Os rumores de que países europeus travariam o acordo Mercosul-UE por conta da crise ambiental brasileira já circulavam com força entre diplomatas e parlamentares do bloco em junho de 2020, como reportou o El País. No final de agosto, a chanceler alemã Angela Merkel afirmou ter “dúvidas consideráveis” sobre seu apoio ao acordo com o bloco sul americano em decorrência do aumento do desmatamento da Amazônia.
Em setembro, enquanto o recorde de queimadas e desmatamento no Brasil voltou a ameaçar o tratado. A pressão de empresários e fundos de investimento sobre o governo brasileiro também aumentou.
No dia 09, foi divulgada uma análise feita por um grupo internacional de pesquisadores das universidades de Oxford (Reino Unido), Louvain (Bélgica) e Columbia (EUA) afirmando que o texto do acordo Mercosul – UE não prevê mecanismos de transparência, sanção e inclusão de comunidades locais, o que desrespeita diretrizes de meio ambiente do bloco europeu. A análise indica que o acordo falha em garantir a sustentabilidade das cadeias produtivas. Na mesma semana a Comissão de Comércio Internacional do Parlamento Europeu divulgou uma moção pedindo mais exigências de proteção nos acordos comerciais do bloco, em outro sinal da dificuldade em ratificar o tratado.
Uma semana depois, no dia 15 de setembro, duas cartas de peso pressionaram o governo brasileiro. O vice-presidente Hamilton Mourão recebeu documento assinado por embaixadores de oito países europeus — Alemanha, Reino Unido, França, Itália, Holanda, Noruega, Dinamarca e Bélgica — com uma mensagem direta: “O Brasil está tornando cada vez mais difícil para empresas e investidores atender a seus critérios ambientais, sociais e de governança”. A carta, que questiona a política ambiental do governo, foi enviada pelos países que participam da declaração de Amsterdã, uma parceria entre nações para promover sustentabilidade e cadeias produtivas que não provoquem a destruição florestal.

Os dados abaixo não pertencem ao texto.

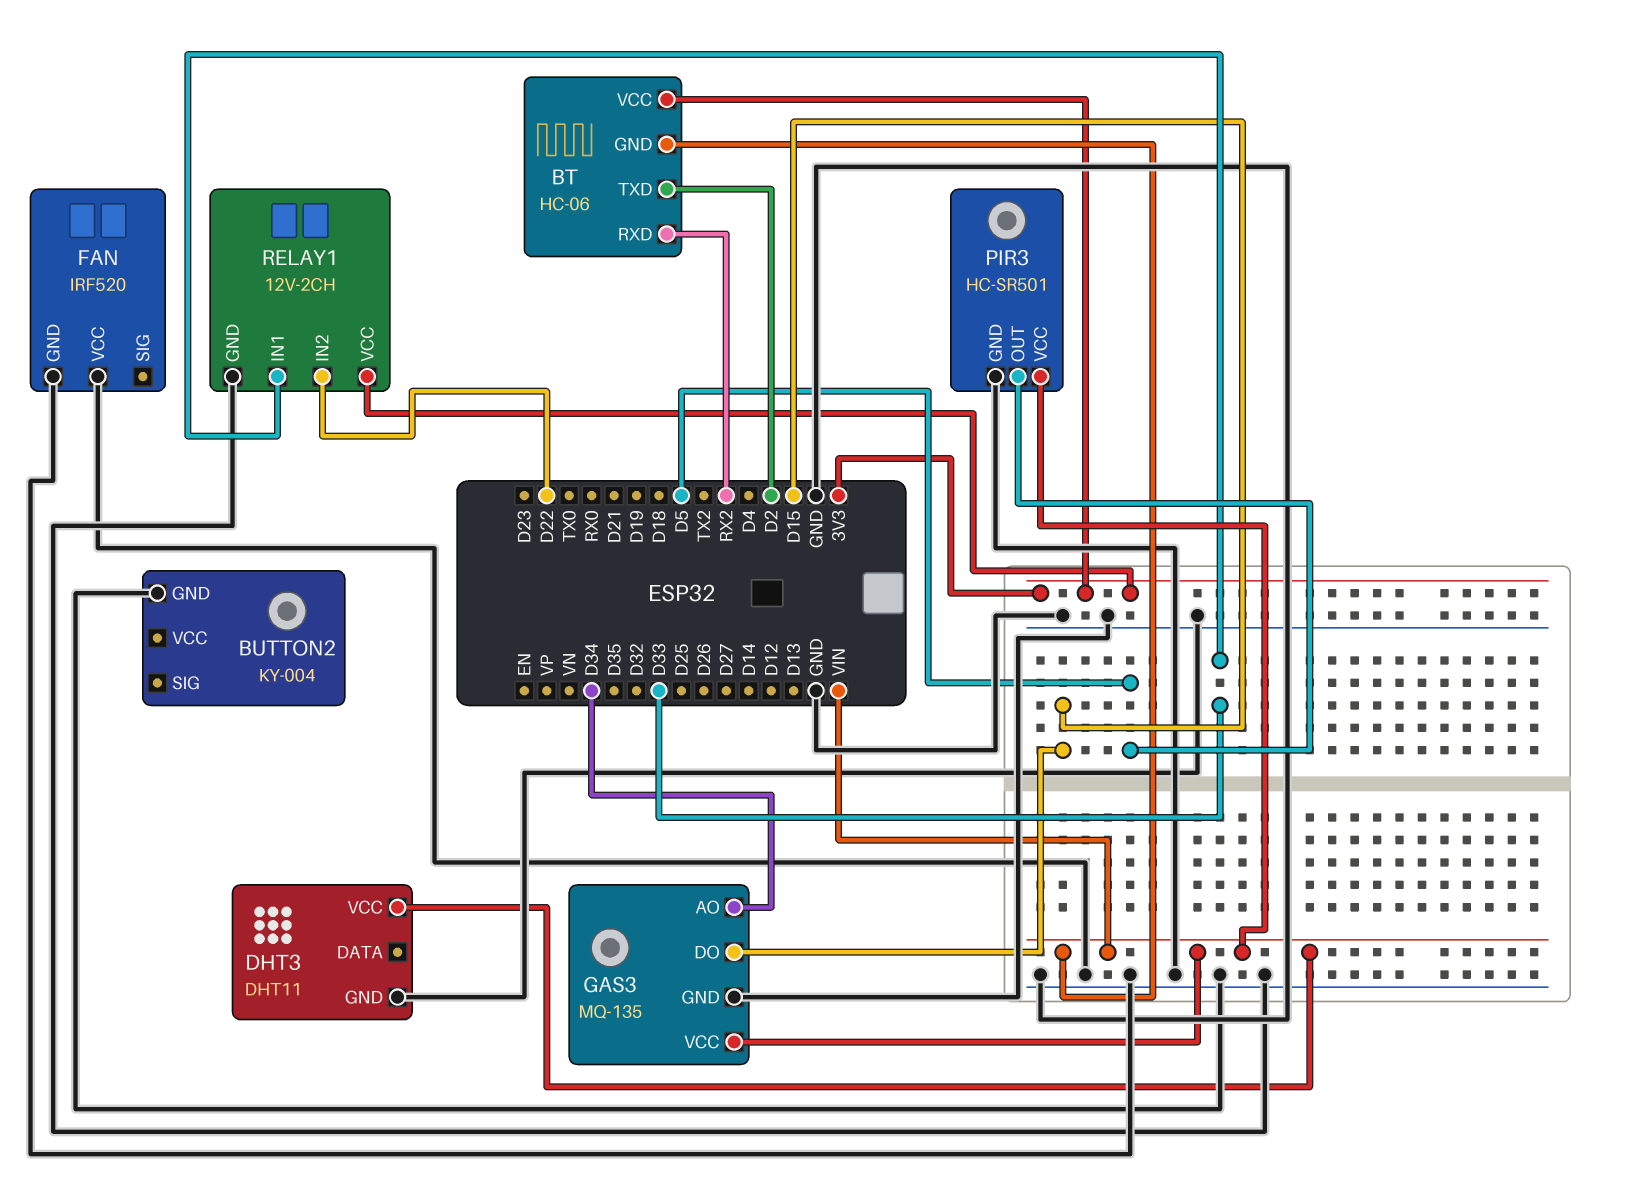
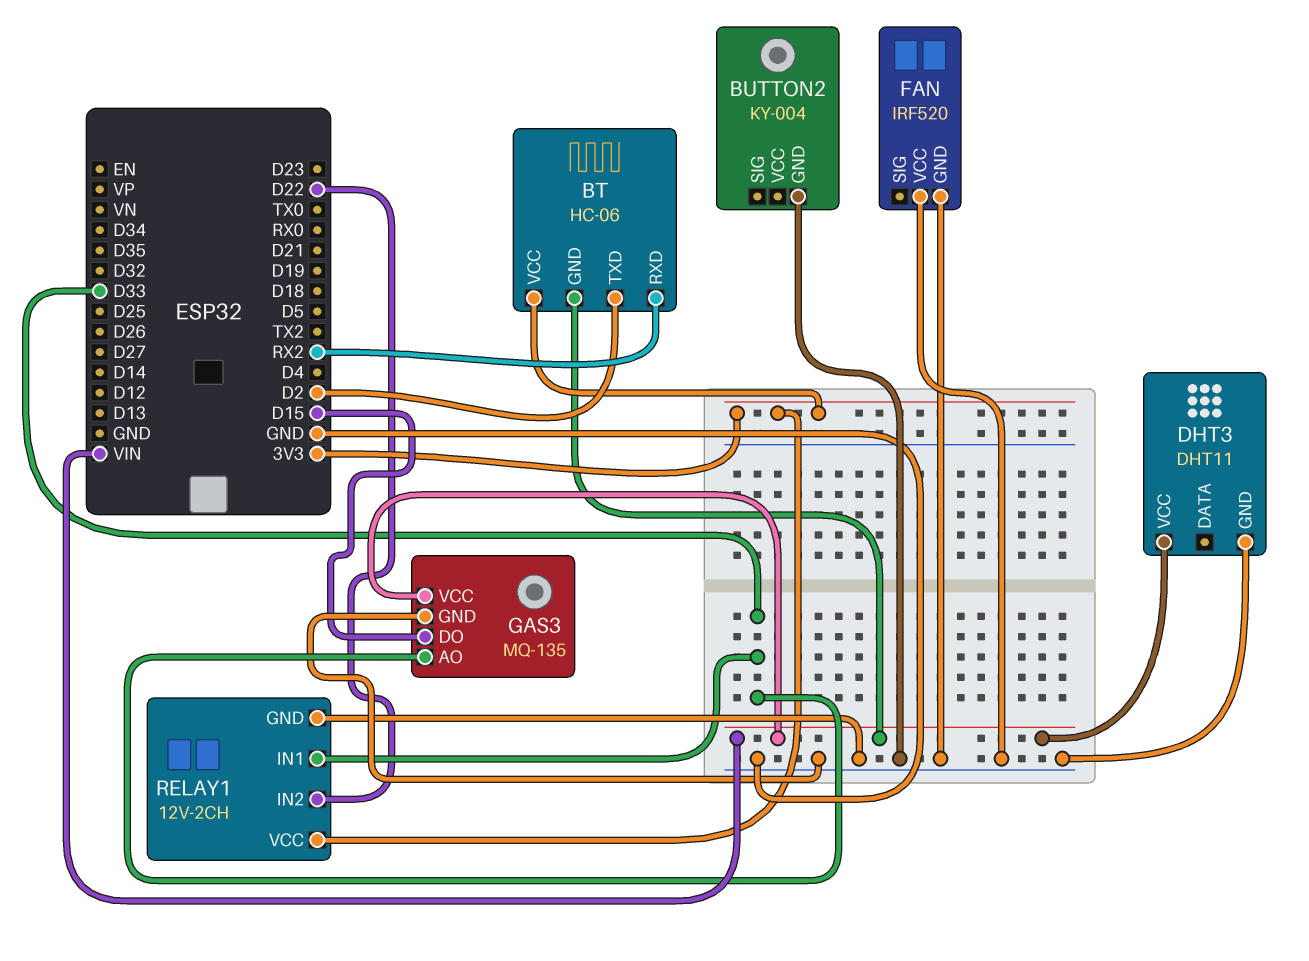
GAS3 pin AO: D34 -> D33
PIR3: HC-SR501 -> none
PIR3 pin GND: GND -> none
PIR3 pin OUT: D5 -> none
PIR3 pin VCC: VIN -> none

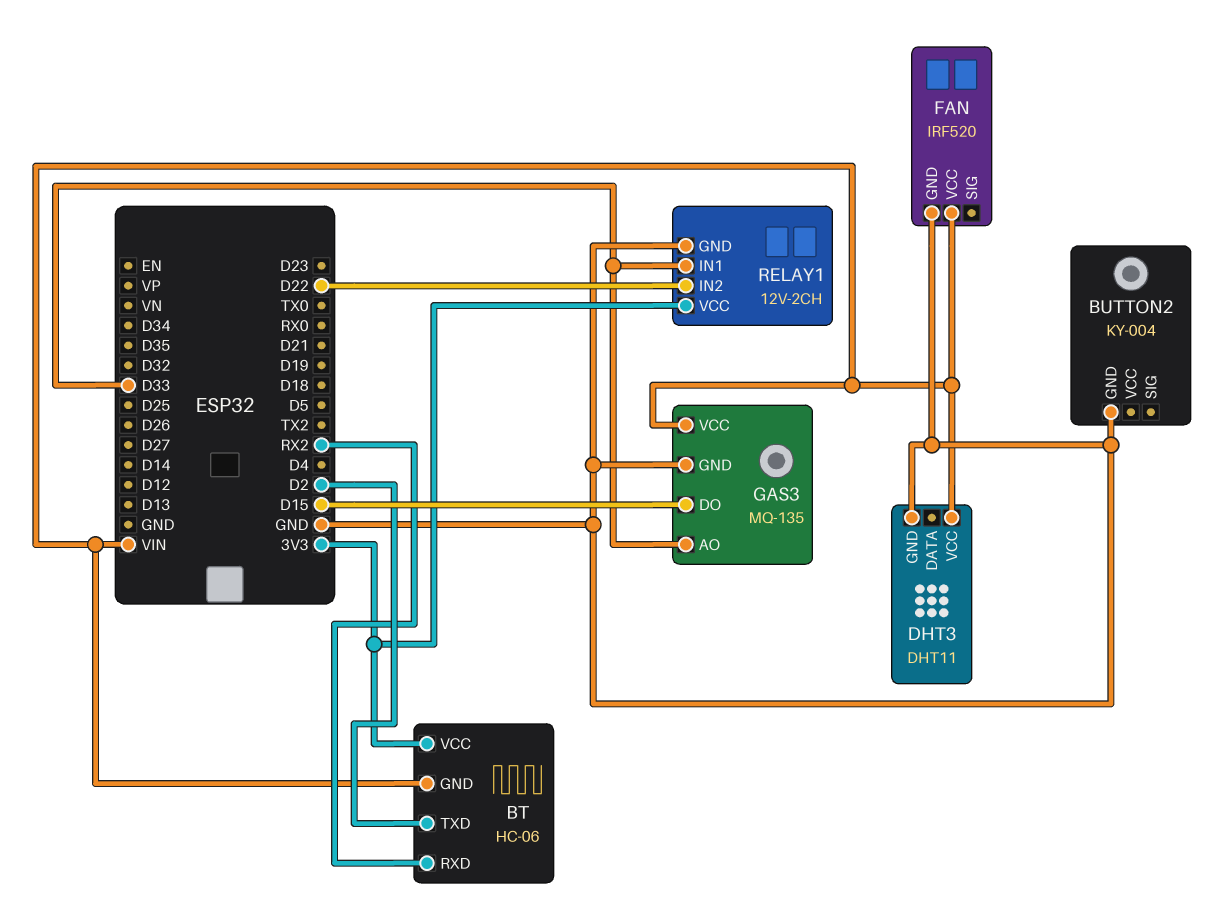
FAN pin VCC: GND -> VIN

Em outra carta, uma coalizão formada por 230 organizações e empresas ligadas ao agronegócio e a àrea ambiental enviou um conjunto de seis propostas para deter o desmatamento da Amazônia. O documento foi encaminhado ao presidente Jair Bolsonaro, ao vice Hamilton Mourão, ministros, líderes da Câmara e do Senado, além de embaixadas e representantes do parlamento europeu. “Não somente pelo avanço das perdas socioambientais envolvidas, mas também pela ameaça que a destruição florestal na região impõe às questões econômicas nacionais. Há uma clara e crescente preocupação de diversos setores da sociedade nacional e internacional com o avanço do desmatamento”, diz o texto assinado pela Coalizão que reúne ONGs como WWF e empresas do agro como JBS, Marfrig, Basf e Bayer.
Enquanto isso, na França, mais de 30 organizações da sociedade civil publicaram carta aberta no dia 16 de setembro exigindo o “enterro definitivo” do acordo comercial Mercosul-UE devido ao “impacto desastroso” sobre florestas, clima e direitos humanos. O manifesto das ONGs foi divulgado na véspera da publicação de um relatório encomendado pelo governo francês sobre os impactos do tratado.
No dia 18, o relatório do governo francês foi divulgado. De acordo com reportagens sobre o estudo de 184 páginas elaborado por especialistas independentes em meio ambiente e economia, a conclusão é que “o acordo é uma oportunidade perdida pela UE de usar seu poder de negociação para obter garantias sólidas que respondam” às expectativas “ambientais, sanitárias e sociais de seus cidadãos”. O relatório calcula que o desmatamento nos países do Mercosul poderia se acelerar 5% ao ano devido ao aumento de demanda por carne bovina na UE, gerando aumento de emissões de gases de efeito estufa e questionando se os ganhos econômicos do acordo compensariam os custos climáticos. Logo após a divulgação do estudo, o governo do presidente Emmanuel Macron confirmou que mantém sua oposição, anunciada em 2019, ao tratado tal como está e que quer renegociar os termos com parceiros europeus e latino-americanos para garantir respeito ao Acordo de Paris sobre mudanças climáticas.